DIVAGAÇÕES ESTIVAIS SOBRE TUDO E SOBRE NADA
Agosto 04, 2024
J.J. Faria Santos
Shannen Doherty morreu no dia 13 do mês passado aos 53 anos. A Time chamou-lhe “a rapariga quintessencial da geração X”. E escreveu que a personagem que ela interpretava na série Beverly Hills 90210, Brenda Walsh, era uma “mistura volátil de angústia da geração X, fragilidade juvenil e perseverança feminista”.
A série passou em Portugal entre 1992 e 1997, com a sua mistura de glamour endinheirado, drama geracional, beleza juvenil e apelo à rebeldia mitigada. Eu, que nunca me impressiono com a riqueza e o poder (ao contrário do que sucede com a beleza e a inteligência – e a conjugação destas duas mais do que impressionado, deixa-me subjugado), desdenhei da ostentação material e concentrei-me na riqueza emocional da Brenda e na rebeldia do Dylan McKay que o Luke Perry interpretava com ares de James Dean.
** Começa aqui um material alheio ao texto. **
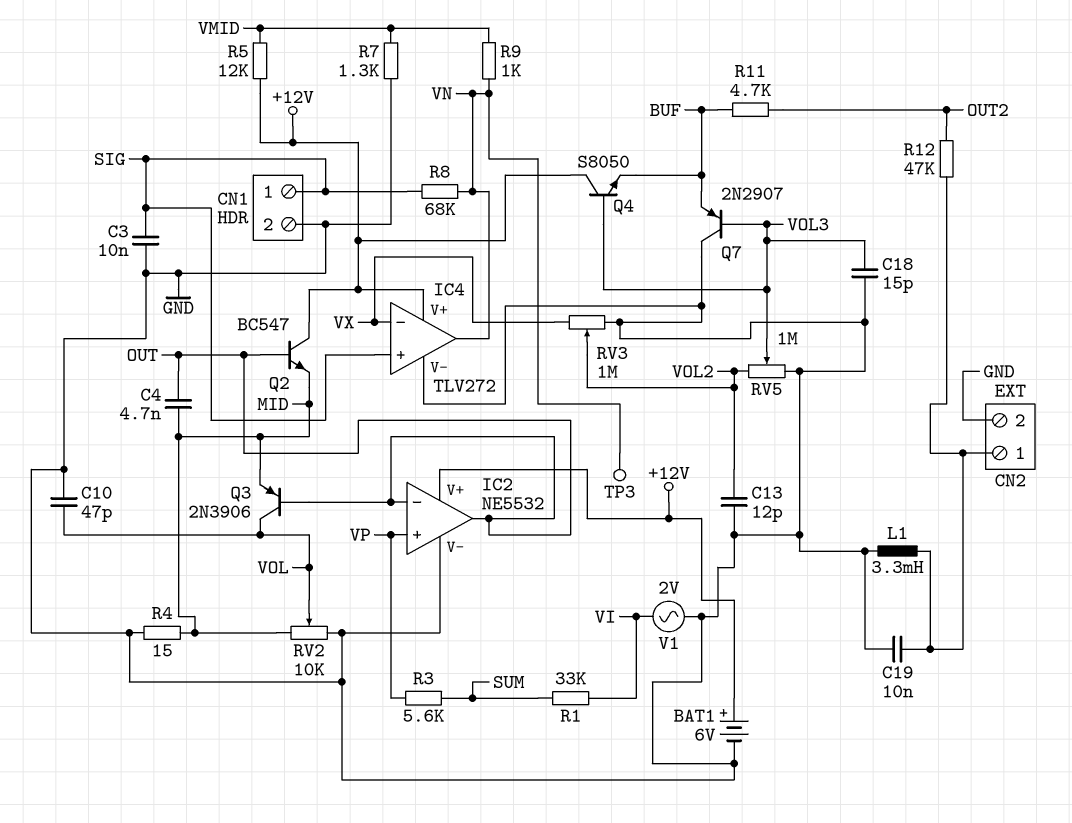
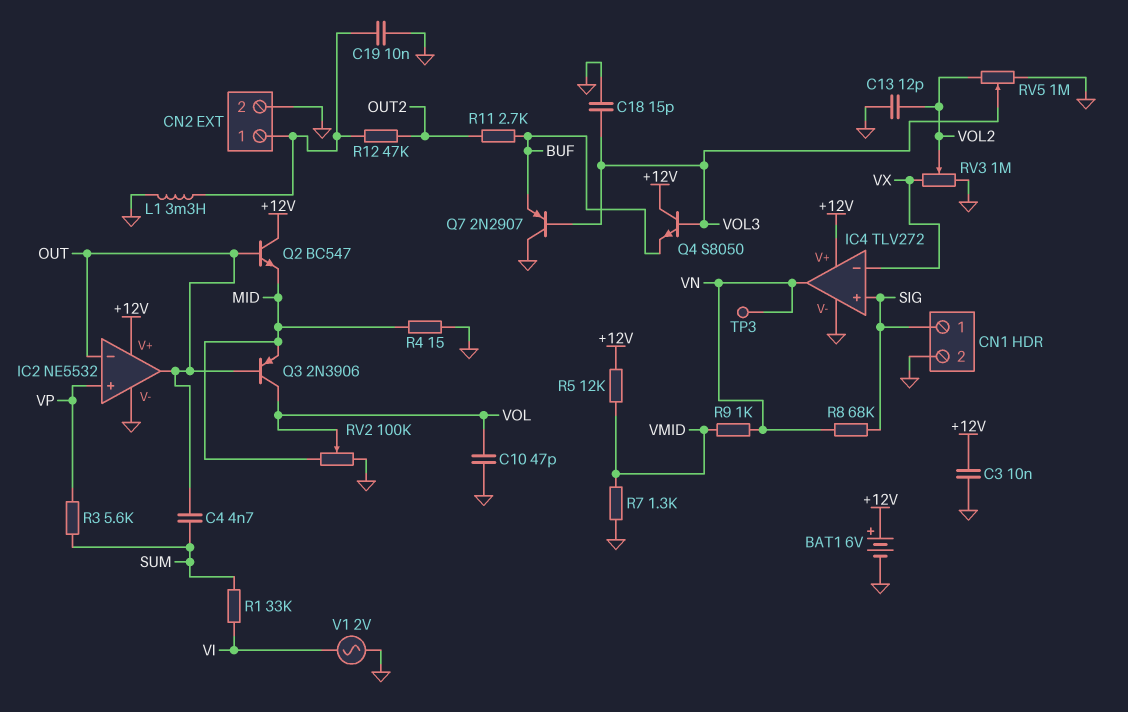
C3: 10nF (GND, SIG) -> 10nF (+12V, GND)
C4: 4.7nF (MID, OUT) -> 4.7nF (OUT, SUM)
R11: 4.7k (BUF, OUT2) -> 2.7k (BUF, OUT2)
RV2: 10k (GND, MID, wiper VOL) -> 100k (GND, MID, wiper VOL)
O problema era que, comparada com a série que tanto me impressionara em 1991/1992, Beverly Hills 90210 era um amuse-bouche desenxabido. Twin Peaks, a pièce de résistance, cuja acção se desenrolava numa pequena cidade, continha para além de drama, beleza juvenil e rebeldia, um suplemento de mistério e transgressão que mergulhava sem concessões no surrealismo. Sherilyn Fenn (Audrey) e Lara Flynn Boyle (Donna) preenchiam com inegável talento a quota das sedutoras de serviço e James Marshall (James) arvorava aquele ar de desobediência e fragilidade do rebelde com todas as causas disposto a arcar com todas as consequências. No meio deste ambiente luxuriante, estimulante de sensações e sentimentos, quem é que quer saber da frivolidade dos automóveis descapotáveis, das roupas de marca ou das festas da alta- roda?
Não ignoro a importância dos bens materiais para a sobrevivência, para o conforto e para a satisfação daquelas necessidades que na minha família, há gerações, se designam por “extravagâncias”. E calha bem que uma “extravagância” tanto possa ser um capricho como algo fora de comum. Simplesmente, não tenho nem talento, nem vontade, nem perseverança para acumular riqueza. Há duas décadas, o meu desejo se ganhasse um bónus financeiro inesperado era gastar tudo numa visita a uma livraria. Agora, nem isso. O simples facto de ter 3 ou 4 livros em lista de espera causa-me uma mistura de ansiedade e gulodice.
É até possível que este meu desprendimento tenha alguma coisa a ver com aquilo que Douglas Coupland no seu livro Geração X denomina de “menorismo: filosofia que permite que uma pessoa se reconcilie com a diminuição de esperanças de riqueza material”, dando o exemplo de alguém que deixou de querer ser importante e só quer encontrar a felicidade. O que seguramente posso fazer é confessar a minha simpatia por um outro conceito expresso por Coupland no livro citado, concretamente o de “substituto de estatuto”, que consiste em “usar um objecto cotado intelectualmente ou na moda em substituição de um outro que é apenas caro”. O exemplo dado é este: “Brian, deixaste o teu Camus no BMW do teu irmão”.
A ficção de Twin Peaks começava com a descoberta do corpo de Laura Palmer. A vida real da Brenda de Beverly Hills 90210 terminou com a rendição involuntária à eufemística “doença prolongada”. Douglas Coupland escreveu que “ou as nossas vidas têm história, ou não há maneiras de as levarmos a cabo”, mas não é de descartar que as vidas modernas sejam um pouco como aquelas ficções com enredo inexistente ou difuso. Dito de outro modo: a vida moderna não é um romance, é um livro de contos. E a felicidade, claro, é uma intermitência.